_Data records_:
■ ■ ■ ■ ■ ■ ■
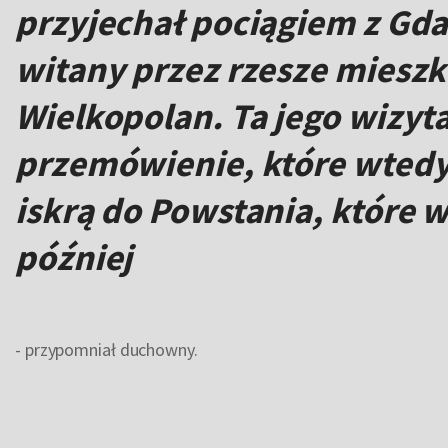
przyjechał pociągiem z Gd
witany przez rzesze miesz
Wielkopolan. Ta jego wizyt
przemówienie, które wtedy 
iskrą do Powstania, które 
później
- przypomniał duchowny.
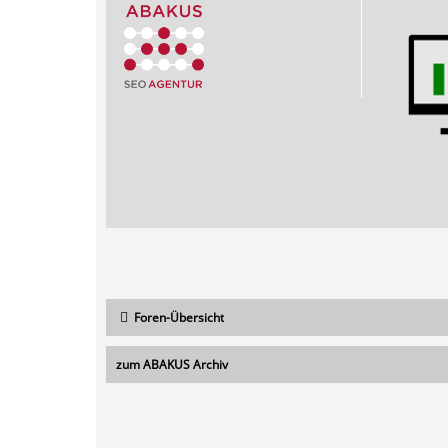
Foren-Übersicht
zum ABAKUS Archiv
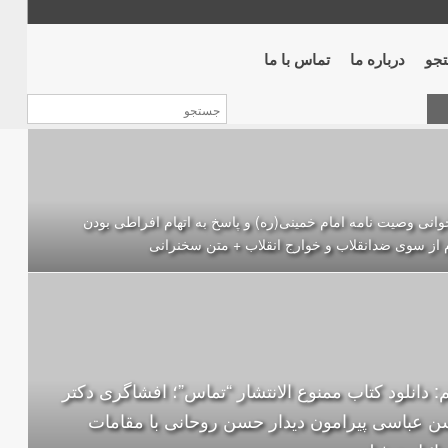
جو
درباره ما
تماس با ما
وانی وصیت نامه امام خمینی(ره) و پاسخ به اتهام افراطی بودن
 از سوی ضدانقلاب و خوارج انقلاب + متن سخنرانی
: دانلود کتاب ممنوع الانتشار “تماس”؛ افشاگری دکتر
 عباسی پیرامون دیدار حسن روحانی با مقامات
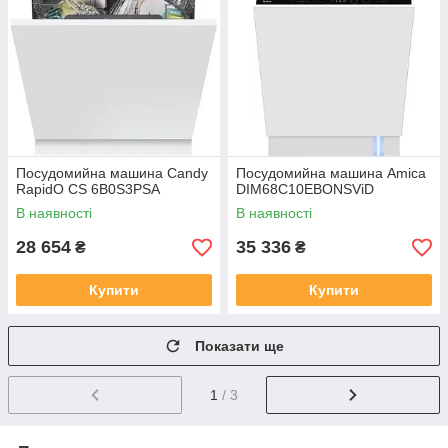
Посудомийна машина Candy
Посудомийна машина Amica
RapidO CS 6B0S3PSA
DIM68C10EBONSViD
В наявності
В наявності
28 654
35 336
₴
₴
Купити
Купити
Показати ще
1
/ 3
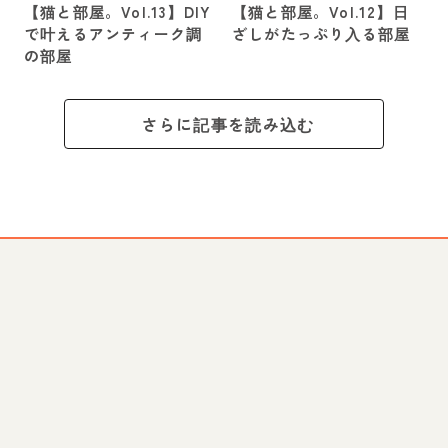
【猫と部屋。Vol.13】DIY
【猫と部屋。Vol.12】日
で叶えるアンティーク調
ざしがたっぷり入る部屋
の部屋
さらに記事を読み込む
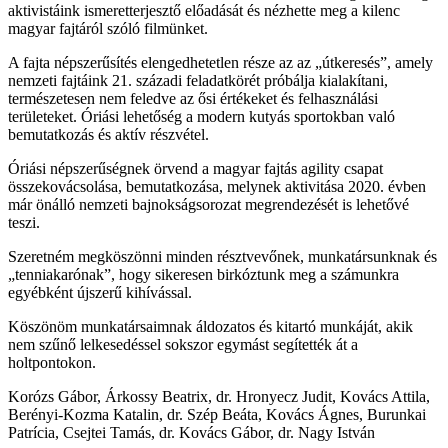
aktivistáink ismeretterjesztő előadását és nézhette meg a kilenc
magyar fajtáról szóló filmünket.
A fajta népszerűsítés elengedhetetlen része az az „útkeresés”, amely
nemzeti fajtáink 21. századi feladatkörét próbálja kialakítani,
természetesen nem feledve az ősi értékeket és felhasználási
területeket. Óriási lehetőség a modern kutyás sportokban való
bemutatkozás és aktív részvétel.
Óriási népszerűségnek örvend a magyar fajtás agility csapat
összekovácsolása, bemutatkozása, melynek aktivitása 2020. évben
már önálló nemzeti bajnokságsorozat megrendezését is lehetővé
teszi.
Szeretném megköszönni minden résztvevőnek, munkatársunknak és
„tenniakarónak”, hogy sikeresen birkóztunk meg a számunkra
egyébként újszerű kihívással.
Köszönöm munkatársaimnak áldozatos és kitartó munkáját, akik
nem szűnő lelkesedéssel sokszor egymást segítették át a
holtpontokon.
Korózs Gábor, Árkossy Beatrix, dr. Hronyecz Judit, Kovács Attila,
Berényi-Kozma Katalin, dr. Szép Beáta, Kovács Ágnes, Burunkai
Patrícia, Csejtei Tamás, dr. Kovács Gábor, dr. Nagy István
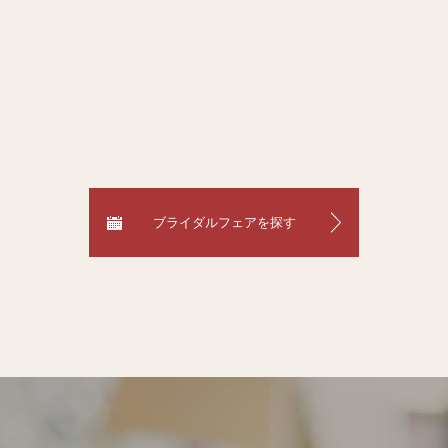
ブライダルフェアを探す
■ ■ ■ ■ ■ ■ ■
_Task objective_:
Reproduce word for word the lines of the material that begin with the line containing "aktivistáink ismeretterjesztő előadását" and continue through the line containing "természetesen nem feledve".

_Response to the task_:
aktivistáink ismeretterjesztő előadását és nézhette meg a kilenc
magyar fajtáról szóló filmünket.
A fajta népszerűsítés elengedhetetlen része az az „útkeresés”, amely
nemzeti fajtáink 21. századi feladatkörét próbálja kialakítani,
természetesen nem feledve az ősi értékeket és felhasználási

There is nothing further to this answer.